# 91 f-150 Auto HELP



## Native87 (Apr 4, 2010)

The truck was parked for quite awile because it neeeded a waterpump. Did that replaced all the fluids to level. Everything works fine. Now the thing is POURING water out of what looks like the transmission case. The case has a hole in the bottom and the thing is just pouring out there. I am totally stumped. Any Ideas??? Thanks In Advance. Terry


----------



## Woodcutteranon (Apr 4, 2010)

When you say water...do you mean, as in coolant? If so...its possible that, given the truck had a water pump problem, the radiator was topped off with water when it last ran...causing the engine's anti-freeze to be too diluted to handle the cold of winter. If the block froze you could have popped a freeze plug and the leaking coolant is getting into the bellhousing and draining out from there.

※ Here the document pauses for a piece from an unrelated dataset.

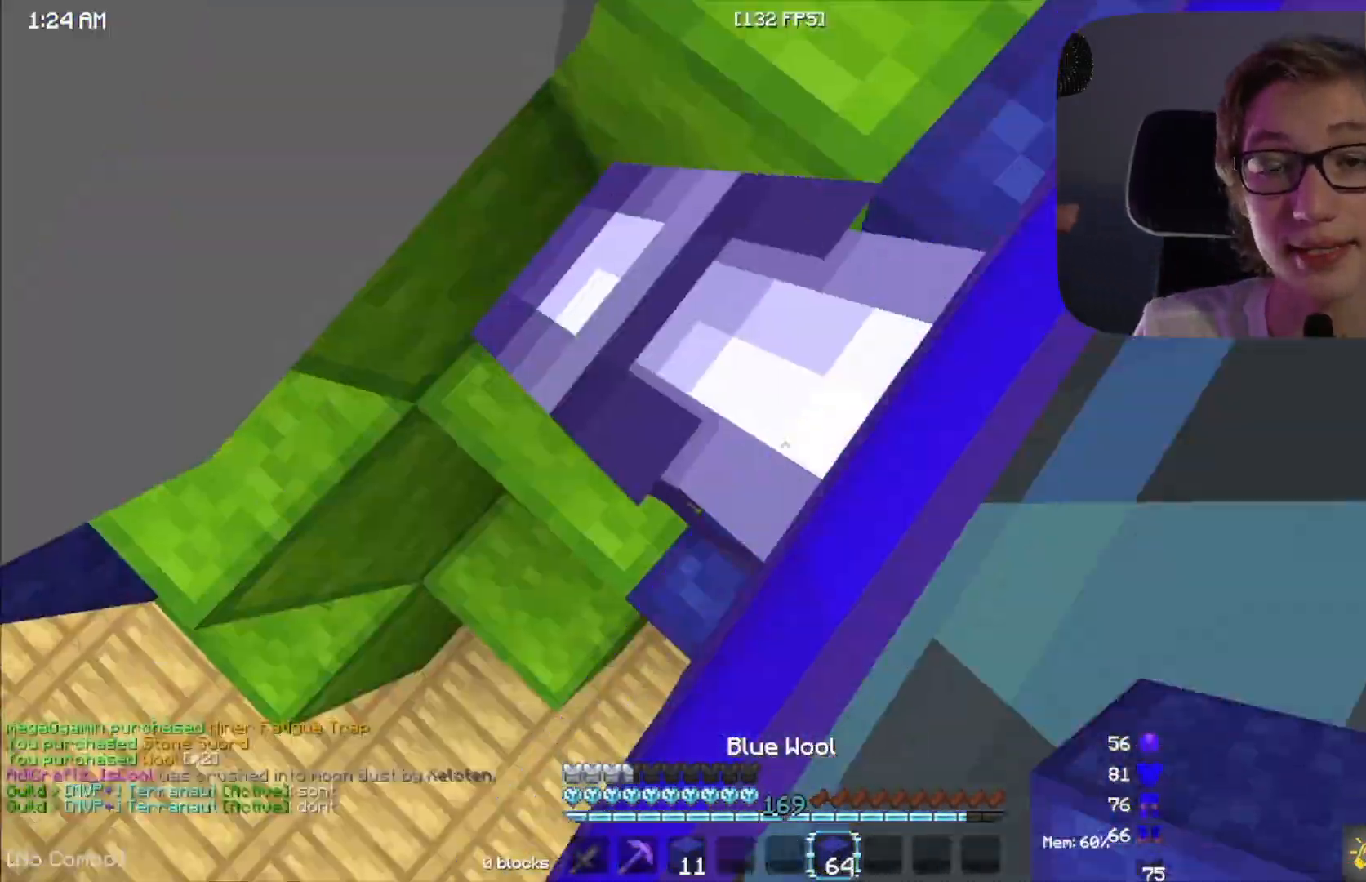
{"keys": ["d", "s", "space"], "mouse": ["right"]}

Give me some more detail and I will try to help.


----------



## Native87 (Apr 4, 2010)

The water pump went out last year I am pretty sure. The thing didnt have any water in it that I know of. Its an inline six and I cant tell where in the world it is coming from. Is there a freeze plug on the back side of the motor?? Towards the automatic transmission?? I have no idea. The freeze plugs look good on the exhaust side. If it is behind the motor how in the world can i finaggle around in there to see?? Thank you so much for your quick reply. Yes it is just straight water that is coming out of the bell housing.


----------



## Woodcutteranon (Apr 4, 2010)

Native87 said:


> The water pump went out last year I am pretty sure. The thing didnt have any water in it that I know of. Its an inline six and I cant tell where in the world it is coming from. Is there a freeze plug on the back side of the motor?? Towards the automatic transmission?? I have no idea. The freeze plugs look good on the exhaust side. If it is behind the motor how in the world can i finaggle around in there to see?? Thank you so much for your quick reply. Yes it is just straight water that is coming out of the bell housing.

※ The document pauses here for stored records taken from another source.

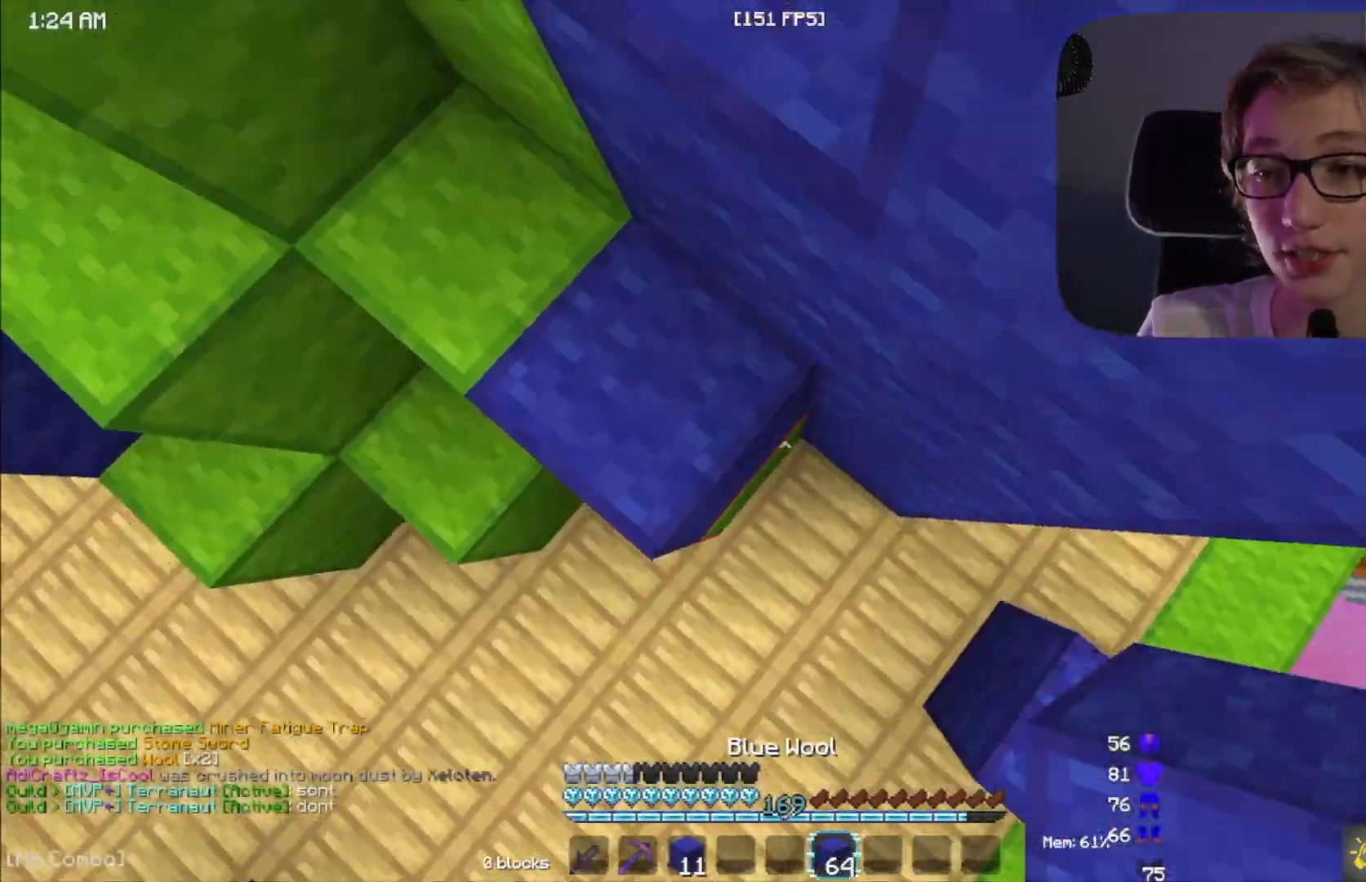
{"keys": ["d", "s", "space"], "mouse": []}
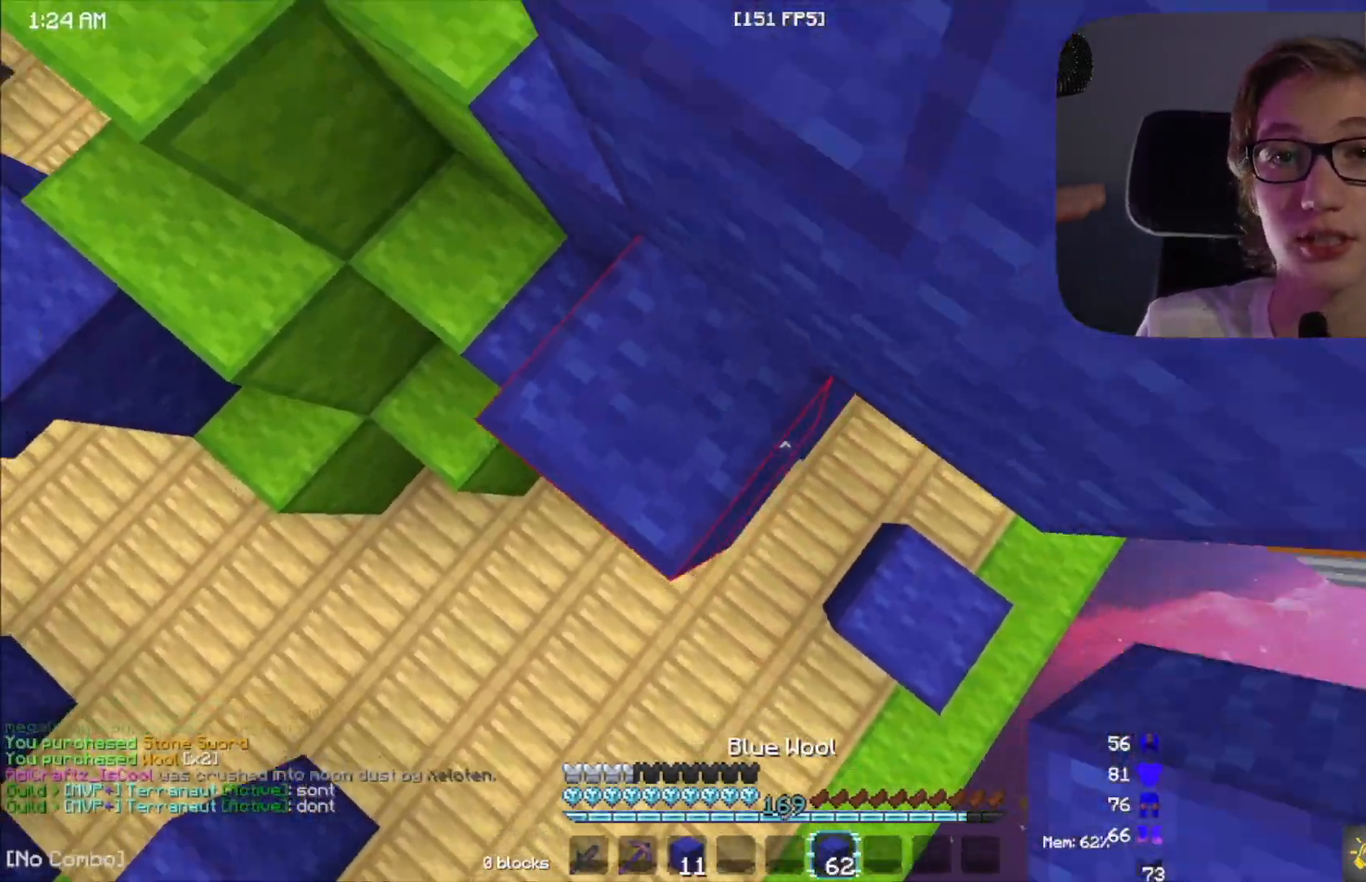
{"keys": ["a", "space", "w"], "mouse": [], "events": [[67, "a", "down"], [67, "mouse_right", "down"], [83, "mouse_right", "up"], [117, "d", "up"], [117, "mouse_right", "down"], [117, "space", "up"], [133, "s", "up"], [150, "mouse_right", "up"], [167, "mouse_right", "down"], [250, "mouse_right", "up"], [417, "w", "down"], [500, "space", "down"]]}
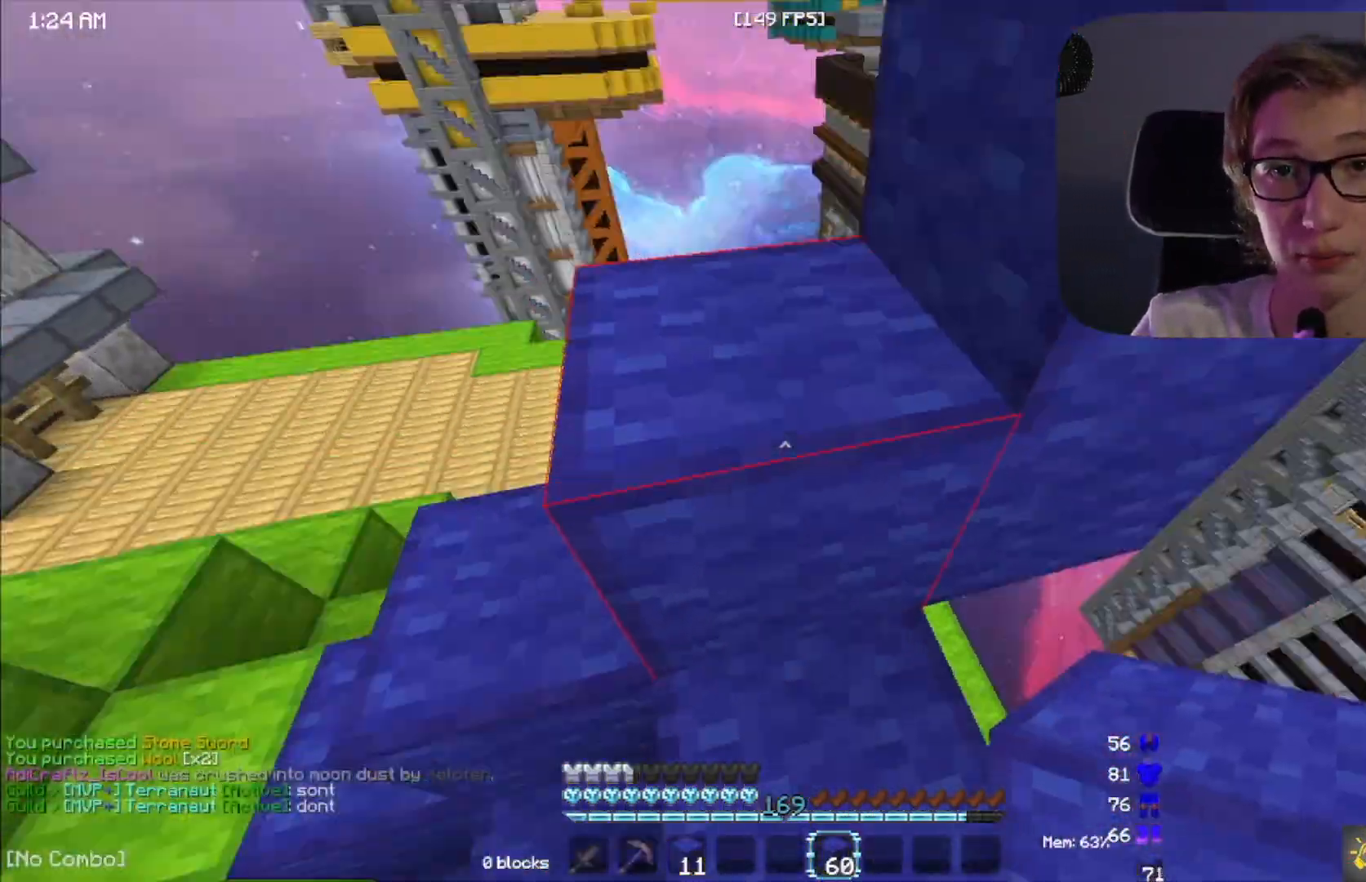
{"keys": ["space", "w"], "mouse": [], "events": [[67, "a", "up"], [183, "a", "down"], [200, "space", "up"], [250, "a", "up"], [450, "space", "down"]]}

Well...of all the Ford engines I have rebuilt, the 300 isn't one of them! All the ones I ever had lasted over 250,000 miles and I never took them out of the truck.

I would imagine there is a freeze plug on the front and/or back of the cylinder head. Check there. Their could be one behind the torque converter (or flywheel if your's is manual trans) but I am not sure. Try a Google search or ask any Ford Mechanic that has been around for at least 10 years.

Fords also use those metal heater hoses that are bent to conform to the contours of the engine as they snake around to their desired location. It's possible that one of these has rotted away somewhere between the back of the engine and the firewall, and leak down, around, and into the bell housing. 

Good luck. Let me know when you find out what it is.


----------



## Native87 (Apr 4, 2010)

Woodcutteranon- Thank you for your valuable time. I will check the back tomorrow. I found this website and was wondering if you think this trick might work if it is a freeze plug? http://quazen.com/recreation/autos/how-to-changereplace-a-freeze-plug/



I will let you know how it all goes. Thanks again. Terry


----------



## albert (Apr 5, 2010)

There is a freeze plug @ the back of the block behind the flywheel, you have to pull the trans and f.wheel to get @ it. It could be rotted out or pushed out, or the block cracked from no or weak antifreeze. Sometime when a vehical gets a coolant leak from a water pump or gasket the driver just adds plain water. If too much water gets added and the truck goes through the winter you wind up with a cracked block. This will even happen if the radiator is drained becaust the block will still have enough water trapped to cause freeze damage.


----------



## treemandan (Apr 8, 2010)

albert said:


> There is a freeze plug @ the back of the block behind the flywheel, you have to pull the trans and f.wheel to get @ it. It could be rotted out or pushed out, or the block cracked from no or weak antifreeze. Sometime when a vehical gets a coolant leak from a water pump or gasket the driver just adds plain water. If too much water gets added and the truck goes through the winter you wind up with a cracked block. This will even happen if the radiator is drained becaust the block will still have enough water trapped to cause freeze damage.



I concur

Guess who's pulling a tranny, Guess who's pulling a tranny, Guess who's pulling a tranny.


----------



## Woodcutteranon (Apr 14, 2010)

Soooo...any update?opcorn:


----------